Posted: Tue 10th Mar 2026

Transport Minister sets 2027 target for Deeside station as rail vision faces funding scrutiny

News and Info from Deeside, Flintshire, North Wales
This article is old - Published: Tuesday, Mar 10th, 2026

A new railway station at Deeside Industrial Park will be the first built in north Wales since the nineteenth century, Transport Secretary Ken Skates has told the Senedd, with completion targeted for the end of 2027.

Mr Skates made the statement during a debate on a £14 billion rail investment vision developed by Transport for Wales, called ‘Today, Tomorrow, Together’, which sets out a programme of improvements across the Wales and borders network backed by both the Welsh and UK governments.

“It will be the first new station in north Wales since the nineteenth century, and we are on target to complete that work by the end of 2027, which would be quite an achievement,” Mr Skates said.

The station will sit on the Wrexham to Liverpool line and is intended to improve access to what Mr Skates described as one of the largest industrial employment areas in Europe.

He told the Senedd that Deeside industrial estate and Wrexham industrial estate together were “two of Europe’s biggest” but were “very poorly served, historically, by public transport.”

“Having that railway station right there in Deeside industrial estate will address that challenge for people to get to and from job interviews, to and from work,” he said.

Mr Skates said too many people were being shut out of the jobs market because public transport “just doesn’t operate” to major employment sites. He described the station as an “experimental modular” design suited to the site, telling the Senedd the terrain made it viable.

“It’s an incredibly flat piece of line, and it lends itself perfectly to an experimental modular station,” he said.

Carolyn Thomas, Labour MS for North Wales, who has campaigned for the station for a decade, welcomed the confirmation and pressed Mr Skates on delivery dates.

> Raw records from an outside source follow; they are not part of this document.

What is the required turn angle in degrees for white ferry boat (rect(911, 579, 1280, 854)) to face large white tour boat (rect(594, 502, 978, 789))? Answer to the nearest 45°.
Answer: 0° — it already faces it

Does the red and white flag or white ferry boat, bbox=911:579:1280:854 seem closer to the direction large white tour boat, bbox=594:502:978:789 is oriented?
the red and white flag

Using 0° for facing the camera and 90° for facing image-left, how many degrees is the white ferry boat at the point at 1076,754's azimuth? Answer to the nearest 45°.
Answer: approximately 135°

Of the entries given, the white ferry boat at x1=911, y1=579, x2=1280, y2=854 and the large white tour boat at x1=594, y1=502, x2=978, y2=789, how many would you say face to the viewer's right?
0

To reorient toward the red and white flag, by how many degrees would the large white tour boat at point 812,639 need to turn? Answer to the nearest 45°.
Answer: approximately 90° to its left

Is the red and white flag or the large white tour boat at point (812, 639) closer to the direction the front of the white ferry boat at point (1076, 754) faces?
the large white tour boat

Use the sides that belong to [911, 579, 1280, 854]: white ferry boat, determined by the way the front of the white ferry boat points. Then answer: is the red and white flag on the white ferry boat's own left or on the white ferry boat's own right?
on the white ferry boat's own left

“Cabinet Secretary, we have both campaigned for the Deeside Industrial Park station over the last 10 years, and I’m pleased that it is now happening,” Ms Thomas told the Senedd. “Please can you confirm approximate delivery dates.”

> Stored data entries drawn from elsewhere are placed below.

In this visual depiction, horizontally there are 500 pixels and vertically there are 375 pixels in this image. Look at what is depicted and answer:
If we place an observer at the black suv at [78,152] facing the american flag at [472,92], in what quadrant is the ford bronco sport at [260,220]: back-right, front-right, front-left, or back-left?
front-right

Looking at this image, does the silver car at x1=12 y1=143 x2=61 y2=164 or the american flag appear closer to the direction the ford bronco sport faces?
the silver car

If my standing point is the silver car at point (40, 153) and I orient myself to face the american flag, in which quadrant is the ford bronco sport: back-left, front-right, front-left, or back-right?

Mr Skates paid tribute to Ms Thomas’s record on public transport in the region, noting her previous role at Flintshire County Council.

“Of course, Carolyn was responsible for public transport within Flintshire council for some time and knows the value of, particularly, bus services to some of our poorest communities,” he said.

The Deeside station is part of a wider north Wales package.

A 50 per cent increase in train services on the north Wales main line is due from May, building on a doubling of services between Wrexham and Chester already delivered under the network north Wales programme. Pay-as-you-go ticketing will roll out across north-east Wales this spring.

Lesley Griffiths, Labour MS for Wrexham, said the plans for the Wrexham to Liverpool line, which will use battery electric trains to provide direct services to Liverpool city centre and the Wirral, would “improve access to jobs opportunities, support more homes, more jobs and more services” across north-east Wales.

The £14 billion figure covers the full vision document over 10 to 15 years. Mr Skates was challenged during the debate on how much of it is confirmed funding. He said the £440 million allocated through the spending review was “a down payment” on 43 projects endorsed in the vision, with future tranches to be agreed at successive spending reviews.

The Wales rail board will produce a priority list ahead of the 2027 review.

Plaid Cymru’s Peredur Owen Griffiths pressed Mr Skates on the funding gap, arguing that without confirmed spending review allocations the package remained aspirational.

Mr Skates rejected that, saying the UK Treasury had endorsed and costed the projects and that the next critical date for additional allocation was 2027.

The £14 billion figure includes optimism bias of around 40 per cent applied to the initial project pipeline, Mr Skates confirmed.

He acknowledged costs could vary, pointing to factors including conflict in the middle east affecting oil prices.

Mr Skates also confirmed Welsh Government support for the proposed Wrexham, Shropshire and Midlands Railway open-access service to London, and said new stations at Wrexham north, Wrexham south, Greenfield and Broughton were among sites being considered for future phases.

He told the Senedd that Broughton was “a very big employment district” that was currently very difficult to access without a private car.
“It will, first and foremost, drive fair economic growth across our communities,” he said.